Arc representative Bre Ward said the young adults in the program call the Webster athletes “professionals” when they play against the team. She said even though a man like Griffin has an intimidating appearance, he is probably well aware of his non-verbal expressions. Ward explained that successful Arc volunteers usually have an awareness of how the young adults may perceive them.
“If the volunteer is smiling and enjoying it, they don’t look intimidating,” Ward said. “You have to be generous and be able to listen to someone else’s wants and needs.”
Griffin said after the camp in 2012, he was offered an internship at Arc in the summer of 2013. He declined the offer because he said he already promised his family he would travel back to Farmhaven.
McChicken, McDouble, medium fries and a medium drink is Griffin’s McDonalds meal. His brother, Charles Griffin, said he would take Aaron Griffin to any restaurant he wanted after his sibling scored 20 points and grabbed 21 rebounds for Webster against Rust College in December 2012. Charles Griffin also ordered the Griffin special.
Charles Griffin, Aaron Griffin’s junior of three years, took the two-hour drive to Rust from Farmhaven with his uncle and cousin to see his brother for the first time since he left home for college. The pair did not make it to the stands until just before the tip-off.

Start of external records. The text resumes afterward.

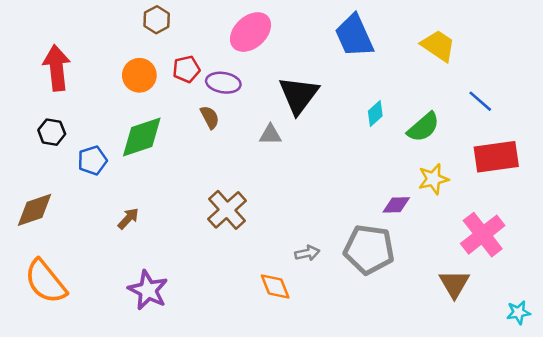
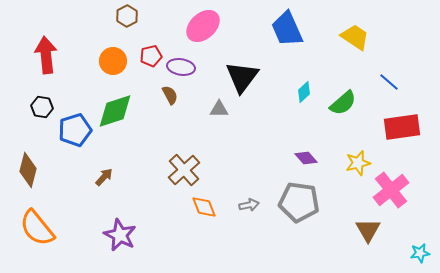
blue pentagon: (92, 160) -> (75, 130), size x1.4
yellow star: (433, 179) -> (358, 163), moved
purple diamond: (396, 205) -> (306, 158), moved, turned 50
brown diamond: (34, 210) -> (28, 170), turned -56
orange diamond: (275, 286) -> (204, 207), moved

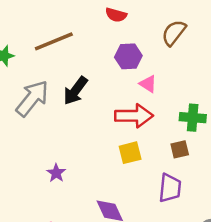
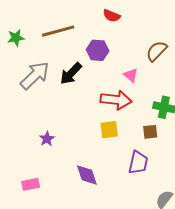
brown semicircle: (174, 33) -> (157, 51), moved
purple hexagon: (128, 56) -> (98, 50), moved

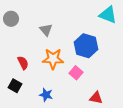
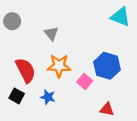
blue hexagon: (86, 46) -> (107, 66), moved
red semicircle: (23, 63) -> (26, 70), size x1.6
blue star: (46, 95) -> (48, 97), moved

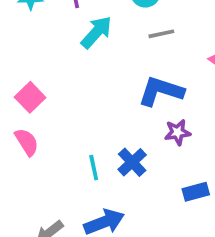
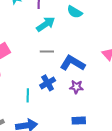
gray line: (161, 34) -> (47, 52), moved
blue cross: (132, 162) -> (48, 83), moved

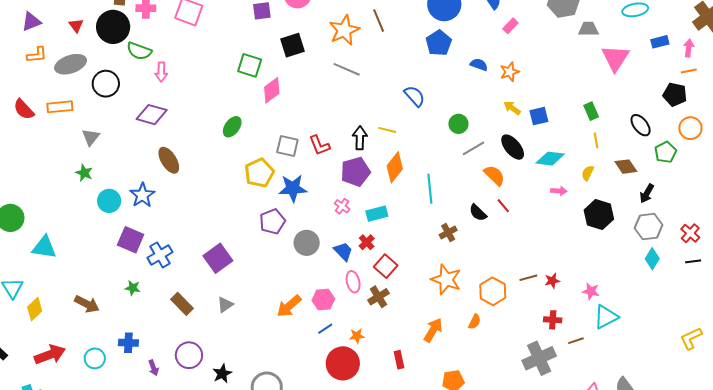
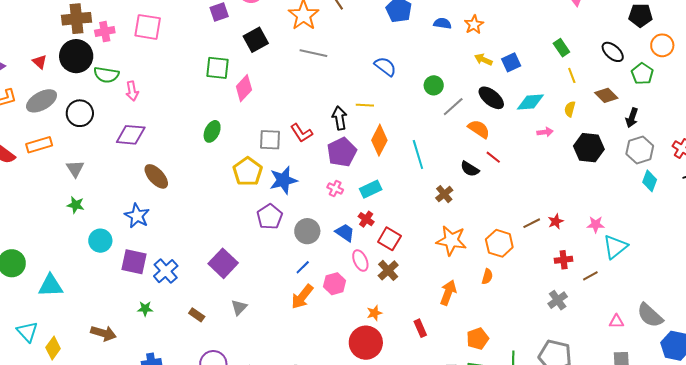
cyan circle: (109, 201) -> (100, 241), moved
brown rectangle: (182, 304) -> (197, 315), size x0.7
blue line: (325, 329) -> (303, 267), moved
gray cross: (539, 358) -> (558, 300), size x0.6

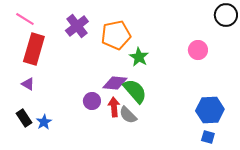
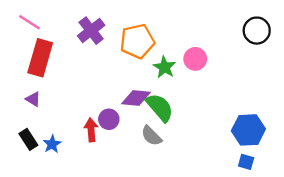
black circle: (226, 15) -> (257, 31), moved
pink circle: (198, 50) -> (195, 59), moved
red arrow: (114, 107) -> (91, 130), moved

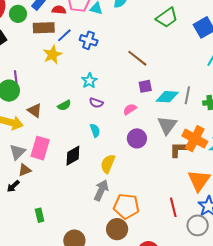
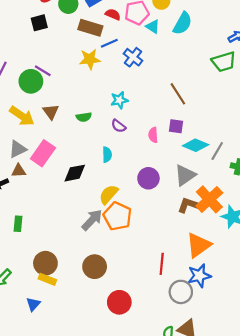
purple line: (16, 78) -> (43, 71), turned -70
pink semicircle: (130, 109) -> (153, 135), moved, turned -80
orange pentagon: (126, 206) -> (117, 216), moved

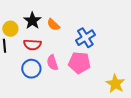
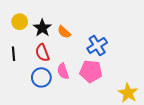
yellow circle: (10, 29) -> (20, 22), moved
red semicircle: (32, 45) -> (42, 53), turned 66

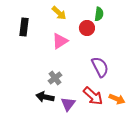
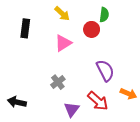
black arrow: (45, 97) -> (17, 102), moved
orange arrow: (117, 99) -> (128, 94), moved

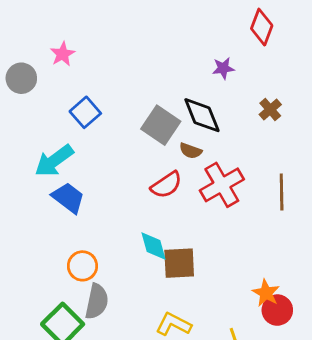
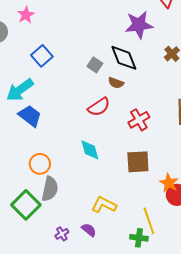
purple star: (223, 68) -> (139, 25), size x1.8
gray square: (161, 125) -> (95, 65), size x0.6
red cross: (222, 185) -> (139, 120), moved, size x0.7
brown square: (179, 263) -> (138, 162), moved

“When I saw them, it just did something to me,” Aaron Griffin said. “I zoned everything out.”
Charles Griffin told his brother to promise him 10 points and 10 rebounds—Aaron Griffin McDoubled it.

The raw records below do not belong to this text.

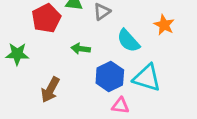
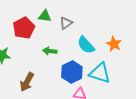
orange star: (164, 25) -> (114, 44), moved

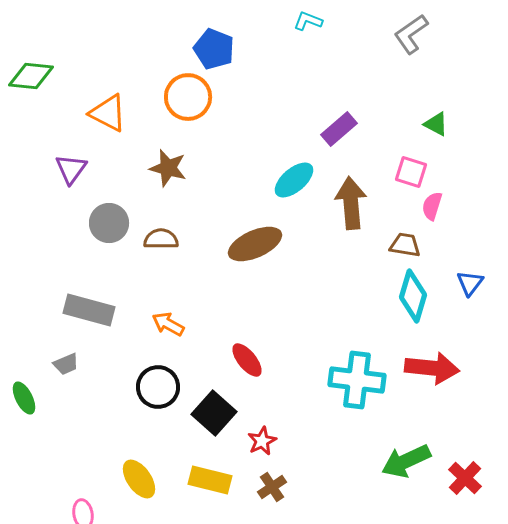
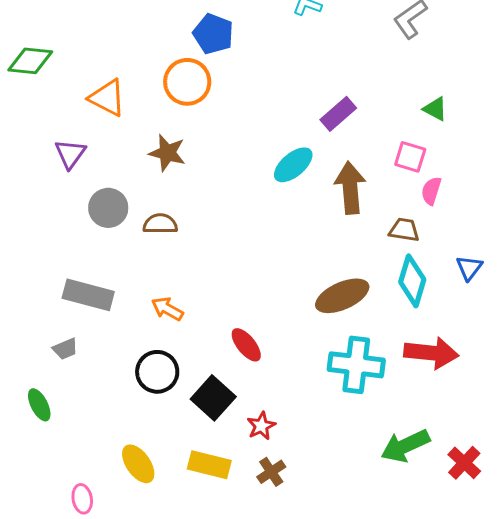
brown ellipse: (255, 244) -> (342, 296), moved
green ellipse: (24, 398) -> (39, 405), moved

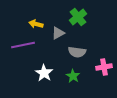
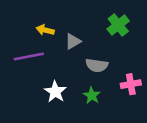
green cross: (78, 17) -> (118, 25), moved

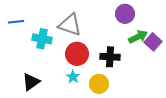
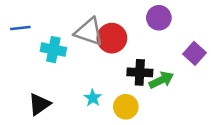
green arrow: (138, 37) -> (161, 80), moved
red circle: (77, 54) -> (112, 38), moved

“It was so overwhelming, because I always knew he had it in him,” Charles Griffin said.
Charles Griffin said some of his favorite childhood memories were the times he beat his brother in basketball—there were not many. They only had a small court with a wooden rim, but Charles Griffin believes that court was where Aaron Griffin became so tough.
They were often the youngest when they played their family members and peers, but Charles Griffin said Aaron Griffin could not be kept from the court.

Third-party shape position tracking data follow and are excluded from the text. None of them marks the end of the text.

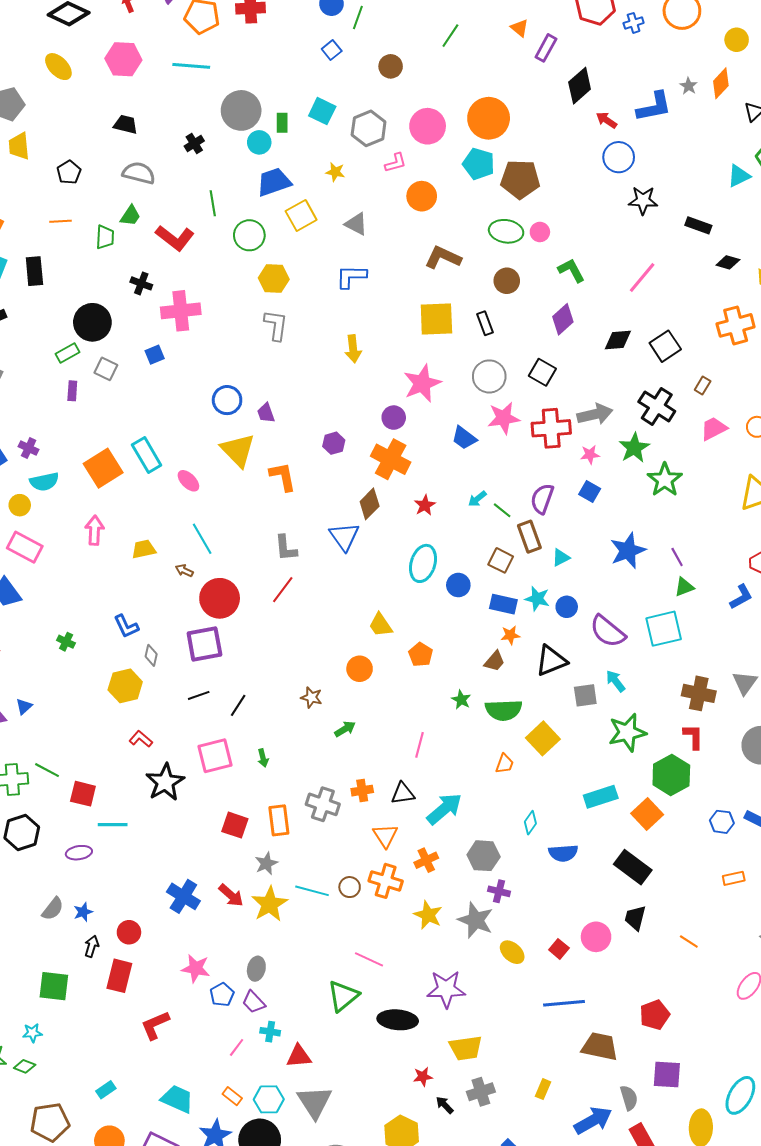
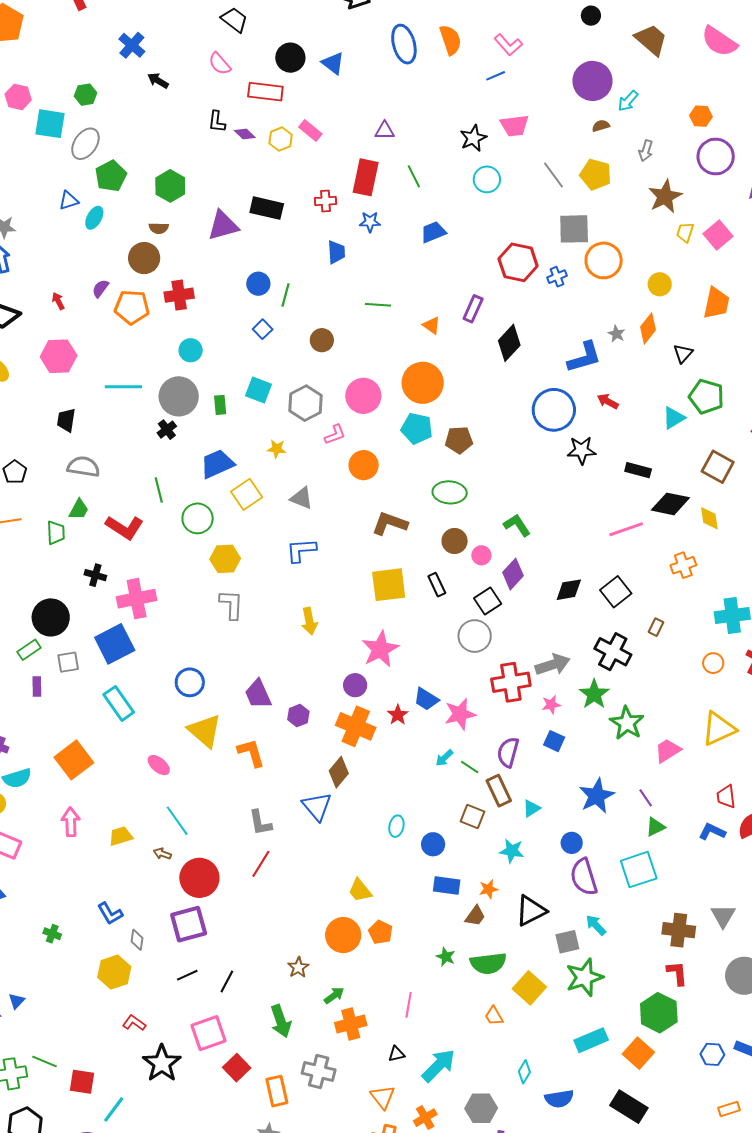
orange triangle: (520, 28) -> (431, 325), moved
green line: (450, 36) -> (378, 305), turned 65
cyan line: (191, 66) -> (123, 387), moved
red arrow: (607, 120) -> (608, 401), moved
black trapezoid: (126, 124) -> (66, 420), turned -90
cyan circle: (259, 142) -> (191, 350), moved
black cross: (194, 144) -> (167, 430), moved
blue circle: (619, 157) -> (554, 410), size x1.4
brown pentagon: (520, 179) -> (459, 440), size x0.7
pink circle: (540, 232) -> (481, 555), moved
black diamond: (728, 262) -> (670, 504), size x1.6
pink line: (642, 277) -> (626, 529), moved, turned 36
orange cross: (736, 325) -> (683, 565), size x0.7
blue square: (155, 355) -> (115, 644), size x2.0
gray square: (106, 369) -> (68, 662), turned -30
black square: (542, 372) -> (488, 601), moved, turned 32
gray circle: (489, 376) -> (475, 636), moved
purple trapezoid: (266, 413) -> (258, 694), moved, size x1.5
pink star: (504, 418) -> (460, 714), moved
pink trapezoid: (714, 429) -> (668, 751), moved
cyan rectangle: (147, 455) -> (119, 703), moved
red star: (425, 505) -> (398, 715), moved
cyan ellipse: (423, 563) -> (396, 826), size x0.6
blue L-shape: (741, 597) -> (712, 832), turned -120
blue rectangle: (503, 604) -> (447, 886), moved
blue circle: (567, 607) -> (572, 843), moved
purple semicircle: (608, 631) -> (584, 877), turned 39
orange pentagon: (421, 655) -> (381, 932), moved
orange circle: (360, 669) -> (343, 935), size x1.4
brown star: (311, 697) -> (298, 967), turned 30
green star: (627, 732) -> (584, 977), moved
green arrow: (263, 758) -> (281, 1021), moved, size x1.8
orange trapezoid: (505, 764) -> (494, 1016), turned 135
orange cross: (362, 791) -> (351, 1024), moved, size x1.4
black triangle: (403, 793) -> (396, 1054), size x0.7
cyan line: (113, 825) -> (114, 1109), turned -48
red square: (235, 825) -> (237, 1068), moved, turned 32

Pastor James Griffin, Aaron Griffin’s father, said his son’s personality and friendly demeanor are exactly what he and his wife preached to their sons. Aaron Griffin agreed and said the sermons his father gave taught him a great deal. James Griffin began each sermon with a joke. If people are not paying attention, the elder Griffin said, there was no point to preach. A laugh would keep them coming back.
Before one Webster game in 2013, the team erupted from the locker room and warmed up in the traditional layup lines, Griffin took a detour six rows in the stands to greet a few crowd members.
Again, the court could not contain him after sinking the winning shot against Monmouth. Griffin jumped behind the Gorlok bench and thanked one of his professors he had persuaded to attend as her first Webster basketball game.
That Dec. 20 game against Monmouth was Griffin’s first game back. His plan was to wear the shirt his family made after the death of his grandfather so his basketball inspiration could be closer than ever, but he forgot it in his rush to get to the game. Vaughn had to bring it late, and Webster trailed Monmouth by 13 points with only four minutes remaining.
Aaron Griffin exited the huddle and met his grandfather’s eyes staring at him from the crowd.